As Russia’s capital of culture, St Petersburg’s theatres and music halls are guaranteed to impress with spectacular ballets, dazzling operas and world-class concerts. But it’s not only in classical entertainment that the city excels. This Russian metropolis is also home to the St Petersburg Conservatory, a music school that has produced countless international stars.
A glance at the alumni of the Rimsky-Korsakov St Petersburg Conservatory leaves little doubt that this 157-year-old establishment has been integral in shaping the landscape of classical music. The school is at least partly responsible for beloved favourites such as The Nutcracker and Swan Lake, not to mention scores of much-loved symphonies and concertos.
Occupying the site of the former Bolshoi Theatre on the grand Theatre Square, St Petersburg Conservatory is an aptly imposing tribute to the talent it has nurtured. Visit the Opera and Ballet Theatre to enjoy an inspired programme of productions, showcasing the conservatory’s extraordinary talent, with exquisite performances and stunning costumes. Here’s an overview of some of the greats that have blossomed under the guidance of St Petersburg Conservatory.
Thank the inexhaustible talents of Russia’s first great symphonist for melodic scores such as The Sleeping Beauty, Swan Lake and The Nutcracker. The legendary Tchaikovsky was one of St Petersburg Conservatory’s initial students and graduated with a silver medal in 1865, three years after the school opened. There was little promise of a musical career in Russia during Tchaikovsky’s youth and so, despite being musically inclined and excelling at piano from the age of five, he had initially trained as a civil servant. As soon as the conservatory opened, he enrolled, aged 21… and the rest is history.
Notable in St Petersburg Conservatory’s alumni for being its youngest scholar at only four years old, Clara Rockmore – then Reisenberg – was a prodigious violin player. Her talent accelerated under the tutelage of legendary Hungarian violinist Leopold Auer. However, as a teen, Rockmore developed tendonitis in her arm, which prevented her from playing. It’s thanks to Léon Theremin and his ground-breaking eponymous invention – an electronic instrument that sounds similar to a violin and is controlled by subtle hand gestures and arm movements – that Rockmore could play again. She went on to become a virtuoso performer of the theramin.
One of the 20th century’s most celebrated composers, Prokofiev’s prolific repertoire includes such popular works as the ballet Romeo and Juliet, the opera The Love for Three Oranges and the symphonic children’s fairy tale Peter and the Wolf. He enrolled at St Petersburg Conservatory in 1906, having been scouted by composer Alexander Glazunov, also director of the school and one of its most prestigious teachers. Prokofiev was younger than his classmates, and notoriously precocious. After graduating three years later, he developed a reputation for being a boundary-breaking musical rebel. Nevertheless, his controversial, experimental compositions were consistently received with praise and applause by the public.

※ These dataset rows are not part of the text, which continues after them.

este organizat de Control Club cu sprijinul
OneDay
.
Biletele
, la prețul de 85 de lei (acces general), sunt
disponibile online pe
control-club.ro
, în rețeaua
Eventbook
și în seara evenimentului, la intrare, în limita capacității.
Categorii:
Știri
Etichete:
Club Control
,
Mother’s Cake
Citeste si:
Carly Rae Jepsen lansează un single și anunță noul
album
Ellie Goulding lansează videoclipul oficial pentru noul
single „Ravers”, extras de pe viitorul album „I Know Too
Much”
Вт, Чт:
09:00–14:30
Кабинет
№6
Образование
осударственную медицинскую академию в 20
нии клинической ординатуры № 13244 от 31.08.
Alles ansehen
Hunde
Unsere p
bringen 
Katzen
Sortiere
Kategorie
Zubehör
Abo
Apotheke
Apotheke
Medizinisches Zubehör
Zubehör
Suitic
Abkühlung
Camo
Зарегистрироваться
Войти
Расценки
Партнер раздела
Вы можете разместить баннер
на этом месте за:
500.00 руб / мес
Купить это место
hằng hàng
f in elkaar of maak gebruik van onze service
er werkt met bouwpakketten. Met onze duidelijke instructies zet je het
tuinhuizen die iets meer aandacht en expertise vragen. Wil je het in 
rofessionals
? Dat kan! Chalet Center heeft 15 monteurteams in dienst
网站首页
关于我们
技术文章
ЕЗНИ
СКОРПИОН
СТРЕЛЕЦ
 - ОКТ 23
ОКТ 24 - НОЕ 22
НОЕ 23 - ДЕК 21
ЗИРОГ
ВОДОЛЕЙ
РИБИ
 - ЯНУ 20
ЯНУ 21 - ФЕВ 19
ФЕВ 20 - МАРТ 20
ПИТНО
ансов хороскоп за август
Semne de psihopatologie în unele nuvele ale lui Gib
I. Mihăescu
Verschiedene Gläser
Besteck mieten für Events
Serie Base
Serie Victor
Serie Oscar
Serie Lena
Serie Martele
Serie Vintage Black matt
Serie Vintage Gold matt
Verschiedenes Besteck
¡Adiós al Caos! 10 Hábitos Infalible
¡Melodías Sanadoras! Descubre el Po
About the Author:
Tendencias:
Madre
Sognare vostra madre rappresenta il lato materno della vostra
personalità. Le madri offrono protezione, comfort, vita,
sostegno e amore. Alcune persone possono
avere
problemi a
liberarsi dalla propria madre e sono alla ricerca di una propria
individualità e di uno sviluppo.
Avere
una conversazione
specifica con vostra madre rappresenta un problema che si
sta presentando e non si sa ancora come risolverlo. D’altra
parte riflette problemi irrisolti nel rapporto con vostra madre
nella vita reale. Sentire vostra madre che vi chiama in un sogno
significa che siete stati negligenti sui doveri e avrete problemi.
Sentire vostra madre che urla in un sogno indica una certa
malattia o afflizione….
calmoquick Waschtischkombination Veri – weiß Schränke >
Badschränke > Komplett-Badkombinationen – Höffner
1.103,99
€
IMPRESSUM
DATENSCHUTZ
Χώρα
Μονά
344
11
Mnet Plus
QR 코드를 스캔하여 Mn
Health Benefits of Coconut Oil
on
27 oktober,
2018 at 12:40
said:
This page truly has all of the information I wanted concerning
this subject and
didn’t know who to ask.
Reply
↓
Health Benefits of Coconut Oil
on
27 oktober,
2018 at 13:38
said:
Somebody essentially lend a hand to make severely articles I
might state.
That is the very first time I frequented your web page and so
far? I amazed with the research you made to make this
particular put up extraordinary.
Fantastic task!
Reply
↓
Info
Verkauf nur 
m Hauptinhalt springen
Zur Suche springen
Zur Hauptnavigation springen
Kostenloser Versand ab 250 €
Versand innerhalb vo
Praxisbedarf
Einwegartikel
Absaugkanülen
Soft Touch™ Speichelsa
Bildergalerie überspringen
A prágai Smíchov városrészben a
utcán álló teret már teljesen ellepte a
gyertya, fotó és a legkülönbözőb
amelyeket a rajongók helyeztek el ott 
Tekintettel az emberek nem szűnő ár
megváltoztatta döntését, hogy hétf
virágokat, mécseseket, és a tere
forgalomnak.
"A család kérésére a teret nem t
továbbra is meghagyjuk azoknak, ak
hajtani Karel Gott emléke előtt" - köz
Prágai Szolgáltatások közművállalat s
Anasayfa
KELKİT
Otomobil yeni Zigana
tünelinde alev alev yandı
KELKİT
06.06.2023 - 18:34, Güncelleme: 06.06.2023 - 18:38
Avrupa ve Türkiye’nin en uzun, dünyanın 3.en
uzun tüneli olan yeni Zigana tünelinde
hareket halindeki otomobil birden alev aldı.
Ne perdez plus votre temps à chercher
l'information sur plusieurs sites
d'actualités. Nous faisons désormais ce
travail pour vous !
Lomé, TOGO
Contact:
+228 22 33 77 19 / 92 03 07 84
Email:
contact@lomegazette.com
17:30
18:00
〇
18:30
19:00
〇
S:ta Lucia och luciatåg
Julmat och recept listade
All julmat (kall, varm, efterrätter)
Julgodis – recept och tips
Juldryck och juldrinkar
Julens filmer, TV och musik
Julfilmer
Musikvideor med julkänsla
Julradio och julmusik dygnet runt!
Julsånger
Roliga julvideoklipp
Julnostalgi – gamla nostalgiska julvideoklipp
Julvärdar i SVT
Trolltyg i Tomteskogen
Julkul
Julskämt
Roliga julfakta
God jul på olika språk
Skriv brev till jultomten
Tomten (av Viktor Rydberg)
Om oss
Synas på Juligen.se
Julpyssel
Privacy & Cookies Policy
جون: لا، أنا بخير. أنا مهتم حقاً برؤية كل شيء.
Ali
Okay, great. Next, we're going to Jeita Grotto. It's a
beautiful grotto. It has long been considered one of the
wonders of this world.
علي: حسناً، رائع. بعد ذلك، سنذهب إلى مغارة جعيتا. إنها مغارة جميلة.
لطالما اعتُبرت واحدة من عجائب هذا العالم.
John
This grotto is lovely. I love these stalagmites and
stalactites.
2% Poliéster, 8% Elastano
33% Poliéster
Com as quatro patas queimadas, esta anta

Five times the recipient of the prestigious State Stalin Prize, which recognised Russia’s most prominent achievements, Nikolai Myaskovsky bears the mantle of Father of the Soviet Symphony. Despite his early passion for music, he was discouraged from indulging it and instead signed up for the army. However, in 1896, he encountered Tchaikovsky’s Pathétique Symphony, which inspired him to set his goals on studying at St Petersburg Conservatory. At 25, he was the oldest in his class, but it wasn’t long before he formed a friendship with the youngest member – Sergei Prokofiev.
He may not officially be a former student of St Petersburg Conservatory, but composer Alexander Glazunov deserves a mention for his role as director of the school for 30 or so years from 1905. Glazunov composed his first masterpiece aged 11, and studied privately under the conservatory’s legendary director Nikolai Rimsky-Korsakov, despite never attending the school. Apart from an extensive music legacy, Glazunov famously tutored Dmitri Shostakovich and Ukrainian virtuoso violinist Nathan Milstein.
While his three older sisters all graduated with distinction from the Moscow Conservatory and opened their own music school in the capital, Mikhail Gnesin chose an entirely different route. He enrolled at St Petersburg Conservatory under the tutelage of Rimsky-Korsakov, a bronze bust of whom now marks the entrance to the conservatory. Gnesin was expelled for striking alongside his fellow students during the 1905 revolution, but the musician was reinstated a year later, with one of his first works, Vrubel, going on to win the Glinka Prize soon after. His most famous operas, the 1921 Maccabees and Abraham’s Youth are strongly influenced by the Jewish folk melodies of his heritage.